◆ Objectives
(1) In the post about testing 96-bit divisibility, what average time for 64-bit modulo does the writer report on the Athlon64?
(2) Duplicate the stretch from "At present I've" through "for 64-bit modulo." in the post about testing 96-bit divisibility.

To effectively solve a research problem, I need a very fast
(sub-microsecond, if possible) method to determine whether one 96-bit
integer is an exact multiple of another 96-bit integer.


The high-level application is mostly written in Perl and is intended
to be portable, but right now I am concentrating on the hardware that
I have in-hand, which include 2.4 GHz Xeons, a 1.8 GHz Athlon64
("3000+), a 1.8GHz Pentium M, and a Mac with a G5 CPU (sorry, I don't
know the CPU speed). The x86s (except for the Pentium M) are running
Linux, the Pentium M is running Windows XP and the Mac is running OS
X.


I am also interested in identifying which of these hardware/OS platforms
might be able to provide the desired speed, and to benchmark all of them
under near-optimal conditions. For now I am mostly coding low-level tests
in C, and hope to expose them to Perl using XS once I figure out which
solutions are effective.


At present I've been unable to get good 96-bit results (the only things I've
tried are the Perl modules Math::GMP and Math::BigInt modules), so I've been
focusing on 64-bit integers which are adequate to address a significant
portion of my problem space, using C's "unsigned long long" integers. Using
"gcc -O" (version 3.3) on the Xeon and Athlon64, I am able to average 0.4
usec and 0.25 usec, respectively for 64-bit modulo.

◆ Provided material
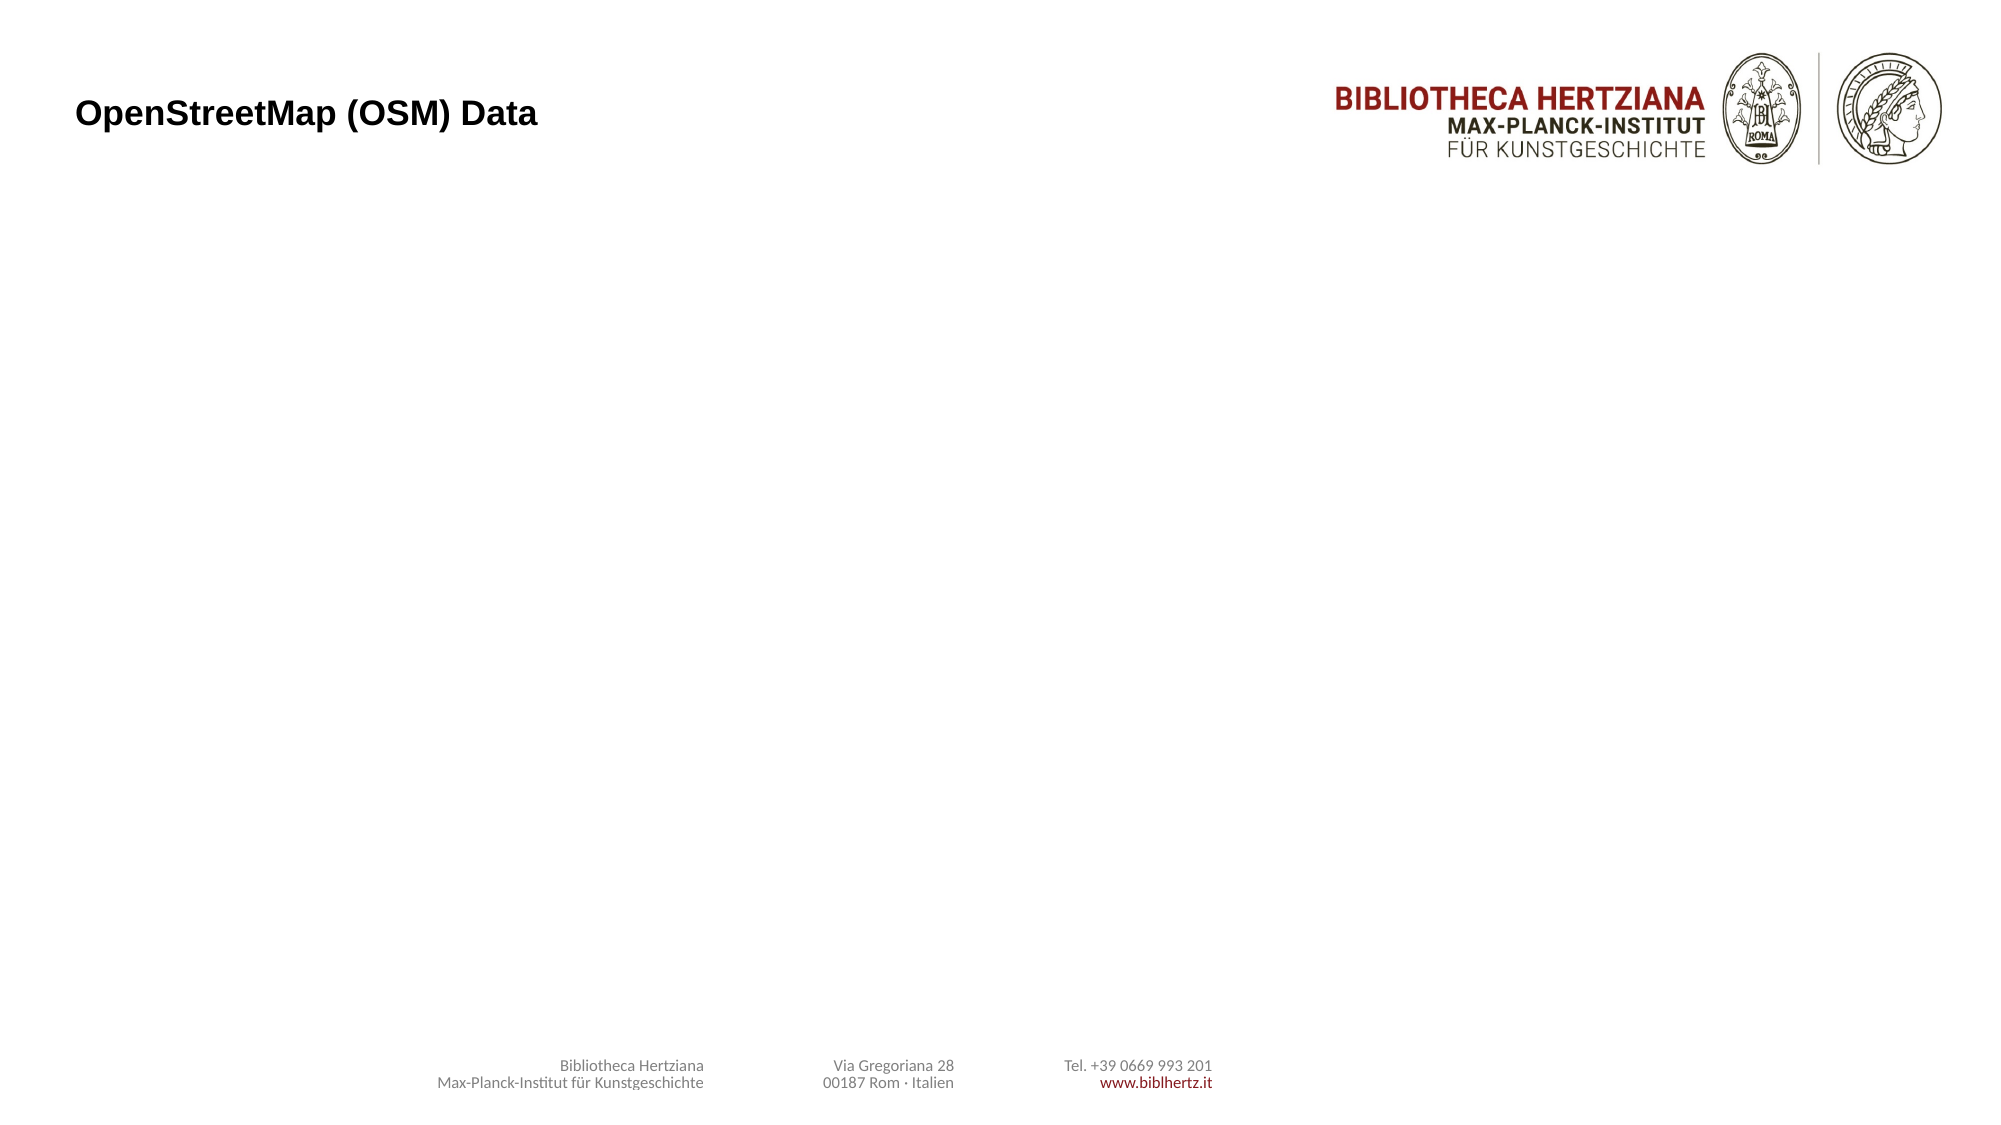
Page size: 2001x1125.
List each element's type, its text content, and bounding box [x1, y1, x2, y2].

◆ Results for each task
(1) 0.25 usec

(2)
At present I've been unable to get good 96-bit results (the only things I've
tried are the Perl modules Math::GMP and Math::BigInt modules), so I've been
focusing on 64-bit integers which are adequate to address a significant
portion of my problem space, using C's "unsigned long long" integers. Using
"gcc -O" (version 3.3) on the Xeon and Athlon64, I am able to average 0.4
usec and 0.25 usec, respectively for 64-bit modulo.